When a text node is encountered, that’s when regular expressions start to kick in. We do a very simple match for punctuation just in front of a space and a capital letter and run it over the text node – these are “potential” splits. We also look for full stops at the very end of the text.
pattern = re.compile('(\.|\?|\!)(?=\s*[A-Z0-9$])|\.$')
m = pattern.search(txt)
Of course this generates lots of false positives – what if we’ve found a decimal point inside a number? What if it’s an abbreviation like e.g. or i.e. or an initial like J. Ravenscroft? There is another regular expression check for decimal points and the string around the punctuation is checked against a list of common abbreviations. There’s also a list of authors both the writers of the paper in question and those who are cited in the paper too. The function checks that the full stop is not part of one of these authors’ names.
There’s an important factor to remember: Text node does not imply finished sentence – they are interspersed with formulae and references as explained above. Therefore we can’t just finish the current sentence when we reach the end of a text node – only when we encounter a full stop (not part of an abbreviation or number), question mark or explanation mark. We also know that we can complete the current sentence at the end of a p-level container as I explained above.

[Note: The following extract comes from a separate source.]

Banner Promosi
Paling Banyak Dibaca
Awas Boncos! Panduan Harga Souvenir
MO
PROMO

Every time we start parsing a sentence, text nodes and other ‘stuff’ deemed to be inside that sentence is accumulated into a list. Once we encounter the end of the sentence, the list is glued together and turned into an XML element.

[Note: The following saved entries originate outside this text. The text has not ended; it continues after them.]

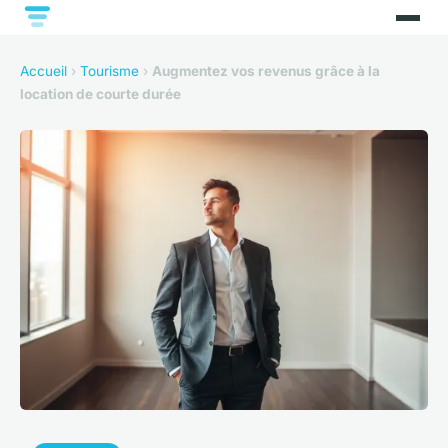
Accueil
›
Tourisme
›
Augmentez vos revenus grâce à la
location de courte durée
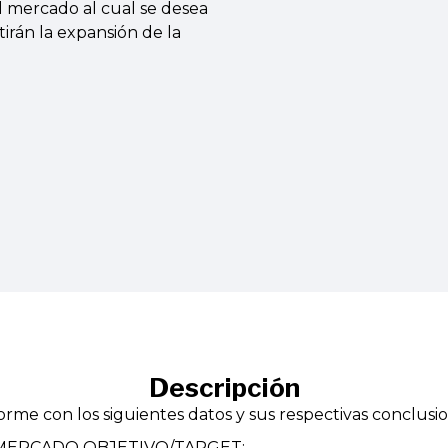
el mercado al cual se desea
tirán la expansión de la
Descripción
rme con los siguientes datos y sus respectivas conclusio
 MERCADO OBJETIVO/TARGET:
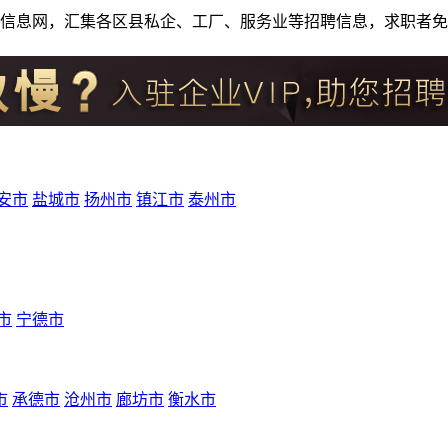
人才招聘信息网，汇集各区县私企、工厂、服务业等招聘信息，求职
安市
盐城市
扬州市
镇江市
泰州市
市
宁德市
市
承德市
沧州市
廊坊市
衡水市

The next step was to see how effective the new splitter was against the old splitter and also manual annotation by professional scientific literature readers.
Testing the splitter
To test the system I originally wrote a simple script that takes a set of manually annotated papers – strips them of their annotations so that the new splitter doesn’t get any clues – runs the new routine over them and then compares the output. This was very rudimentary as I was in a rush and didn’t tell me much about the success rate of my splitter. It did display the first and last words of each “detected” sentence for both manual and automatic annotation so I could at least see how well (if at all) the two lined up. I had to run the script on a paper-by-paper basis.
I managed to get the splitter working really well on a number of papers (we’re talking a 100% match) using this tool. However I realised that the majority of papers were still not being matched and it was becoming more and more of a chore to find which ones weren’t matching.
That’s why I decided to write a web-based visualisation tool for checking the splitter. The idea is that it runs on all papers giving an overall percentage of how well the automated splitter is working vs the manual splitter but also gives a per-paper figure. If you want to see which papers the system is really struggling with you can inspect them by clicking on them. This brings up a list of all the sentences and whether or not they align.
The tool is pretty useful as it gives me a clue as to which papers I need to tune the splitter with next.
Here’s a quick demo video of me using the tool to find papers that don’t match very well.
Next steps
A lot of tuning has been done on how this system works but there’s still a long way to go yet. I’ll probably post another article talking about what further changes had to be made to make the parser effective!